With the number of writes we will be performing, this also raised concerns about our current database limitations. We can only scale our main application database so far before costs become too large to scale up. Luckily, with Amazon Timestream, we can use this database to offload all the writing and reading to a separate scalable database, freeing our main application database for a different type of workload.

Finally, Amazon Timestream costs appealed the most to us. Allocating a write-intensive MySQL database via AWS’s RDS (Relational Database Services) costs way more than Amazon Timestream, not only that but we would need a scalable interface as our data collections need to grow. Even when data collection has been happening for years, the cost of using Amazon Timestream is less than the cost of allocating another database. We estimated the cost of using Amazon Timestream at around $20 a month after 5 years of storing data, while a whole new RDS database costs around $50-$100 depending on the tier.

Alternatives

Amazon Timestream is not the only time series database solution out there for the type of problem we had. Google Analytics was another option we explored. They have a free tier for up to 10,000,000 writes per month, but we decided against them as there is less control over how the data is stored. Amazon Timestream also has specific features like Scheduled Queries which we may want to use in our project one day.
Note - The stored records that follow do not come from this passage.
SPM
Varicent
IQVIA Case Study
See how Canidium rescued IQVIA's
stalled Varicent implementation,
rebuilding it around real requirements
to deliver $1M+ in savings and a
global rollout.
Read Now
A solution like Google Analytics is well suited for those in the Google Cloud ecosystem and wanting a simple extension.

We have considered using DynamoDB, another AWS database solution, as Dynamo is also good at handling high-write throughputs, as well as efficient queries. Due to the nature of time series data, the partition would have to be on time. However, data access patterns would make querying on this database inefficient; either the time partitions will get too large, or we will have too many partitions to query. This solution would be better equipped for handling simple queries on time, but our access patterns are more complex.
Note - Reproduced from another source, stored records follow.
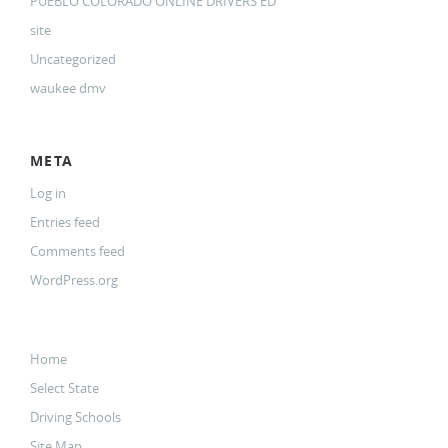
PUEBLO COLORADO ONLINE DRIVERS ED
site
Uncategorized
waukee dmv
META
Log in
Entries feed
Comments feed
WordPress.org
Home
Select State
Driving Schools
Site Map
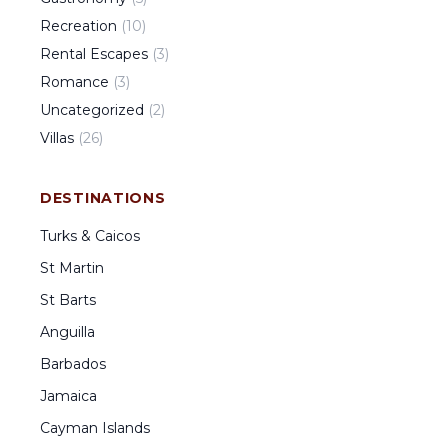
Recreation
(
10
)
Rental Escapes
(
3
)
Romance
(
3
)
Uncategorized
(
2
)
Villas
(
26
)
DESTINATIONS
Turks & Caicos
St Martin
St Barts
Anguilla
Barbados
Jamaica
Cayman Islands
The last alternative we explored was just adding another table to our current MySQL database. Since we have a large influx of writes, we would need to upgrade our database instance to handle such a quantity of writes. However, even with upgrading, the number of writes would still most likely hammer the database, slowing down other important application reads and writes. This solution would be better suited for smaller, infrequent, more consistent streams of data.

Conclusion

Amazon Timestream has given us an easy, scalable, fast solution for storing and querying time series data. With its quick setup, affordable scaling, and fast performance, Amazon Timestream may be your next choice for storing time series data.